L’analisi individua diversi fattori che stanno accelerando questa evoluzione. La crescente attenzione verso il benessere personale, una maggiore consapevolezza dei rischi legati all’abuso di alcol e l’introduzione di normative sempre più rigorose stanno modificando le abitudini di consumo, soprattutto tra Millennials e Generazione Z. A questo si aggiunge un cambiamento culturale che vede aumentare l’interesse per uno stile di vita più equilibrato e responsabile.
I dati raccolti mostrano come il consumo pro capite sia già in diminuzione o in fase di stagnazione nelle principali aree del pianeta. Nord America, Europa occidentale e Asia-Pacifico registrano da anni una contrazione costante, mentre nei Paesi emergenti il rafforzamento delle politiche di regolamentazione procede con un ritmo ancora più rapido rispetto ai mercati maturi.
Per l’industria del vino e del beverage il tema non è soltanto difendere i volumi, ma ripensare il modello di sviluppo. Tra le opportunità individuate emergono la crescita delle bevande a basso o nullo contenuto alcolico, il segmento delle cosiddette bevande funzionali e una maggiore personalizzazione dell’offerta attraverso l’intelligenza artificiale. Tecnologie avanzate potranno infatti supportare sia la produzione sia il rapporto con il consumatore, suggerendo esperienze sempre più mirate e valorizzando la qualità rispetto alla quantità.

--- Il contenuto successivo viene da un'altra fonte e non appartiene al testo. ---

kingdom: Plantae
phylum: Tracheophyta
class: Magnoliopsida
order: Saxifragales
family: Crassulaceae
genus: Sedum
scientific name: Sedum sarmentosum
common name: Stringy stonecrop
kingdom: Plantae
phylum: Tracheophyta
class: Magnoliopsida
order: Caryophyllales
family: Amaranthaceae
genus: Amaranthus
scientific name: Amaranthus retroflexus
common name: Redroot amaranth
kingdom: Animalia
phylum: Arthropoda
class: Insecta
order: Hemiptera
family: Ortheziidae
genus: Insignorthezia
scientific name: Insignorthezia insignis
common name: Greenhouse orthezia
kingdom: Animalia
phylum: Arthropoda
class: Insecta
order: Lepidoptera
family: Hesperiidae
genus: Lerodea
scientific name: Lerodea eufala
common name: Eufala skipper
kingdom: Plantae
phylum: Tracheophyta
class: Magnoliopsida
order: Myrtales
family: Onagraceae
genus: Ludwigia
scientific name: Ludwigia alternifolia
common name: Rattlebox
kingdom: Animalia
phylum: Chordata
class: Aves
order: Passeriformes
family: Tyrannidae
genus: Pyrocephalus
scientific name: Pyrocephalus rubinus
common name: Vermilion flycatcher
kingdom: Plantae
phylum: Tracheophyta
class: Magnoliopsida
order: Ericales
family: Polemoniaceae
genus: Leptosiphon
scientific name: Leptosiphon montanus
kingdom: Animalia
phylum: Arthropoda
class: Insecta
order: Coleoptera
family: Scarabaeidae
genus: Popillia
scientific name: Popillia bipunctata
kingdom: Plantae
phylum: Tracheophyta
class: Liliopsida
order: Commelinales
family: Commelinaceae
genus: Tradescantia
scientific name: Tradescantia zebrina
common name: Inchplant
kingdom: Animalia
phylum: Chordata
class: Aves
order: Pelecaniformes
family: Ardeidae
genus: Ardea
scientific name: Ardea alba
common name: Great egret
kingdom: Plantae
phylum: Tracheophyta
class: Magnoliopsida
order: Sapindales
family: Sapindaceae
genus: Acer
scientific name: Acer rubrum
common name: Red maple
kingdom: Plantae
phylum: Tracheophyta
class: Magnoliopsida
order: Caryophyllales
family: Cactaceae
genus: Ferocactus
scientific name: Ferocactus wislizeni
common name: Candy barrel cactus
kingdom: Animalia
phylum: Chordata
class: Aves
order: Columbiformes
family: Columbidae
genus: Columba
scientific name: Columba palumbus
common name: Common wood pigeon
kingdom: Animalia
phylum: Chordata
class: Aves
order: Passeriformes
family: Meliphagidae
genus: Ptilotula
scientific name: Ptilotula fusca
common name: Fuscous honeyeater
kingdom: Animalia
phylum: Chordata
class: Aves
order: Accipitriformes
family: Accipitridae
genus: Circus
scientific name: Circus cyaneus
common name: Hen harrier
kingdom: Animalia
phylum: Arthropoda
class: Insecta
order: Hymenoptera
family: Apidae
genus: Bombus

Lo studio evidenzia inoltre come il segmento premium e luxury possa continuare a mantenere una maggiore capacità di resistenza rispetto al mercato generale. I consumatori sembrano infatti orientarsi verso acquisti meno frequenti ma di valore superiore, privilegiando autenticità, territorio e produzioni di alta gamma. Una dinamica che potrebbe rappresentare un’opportunità per molte aziende vinicole italiane, storicamente forti nei prodotti di qualità.
Parallelamente, gli esperti invitano il settore ad assumere un ruolo più proattivo nel dialogo con le istituzioni, contribuendo alla definizione di regole che favoriscano un consumo consapevole e una crescita sostenibile dell’intera filiera. L’obiettivo non è contrastare il cambiamento, ma accompagnarlo attraverso innovazione, ricerca e nuovi modelli di business.
Per il comparto vitivinicolo internazionale si apre quindi una fase che richiederà capacità di adattamento e investimenti strategici. Il vino continuerà probabilmente a rappresentare un simbolo della cultura gastronomica e del lifestyle, ma il suo futuro sarà sempre più legato alla capacità delle imprese di interpretare le nuove sensibilità dei consumatori e di coniugare tradizione, sostenibilità e innovazione.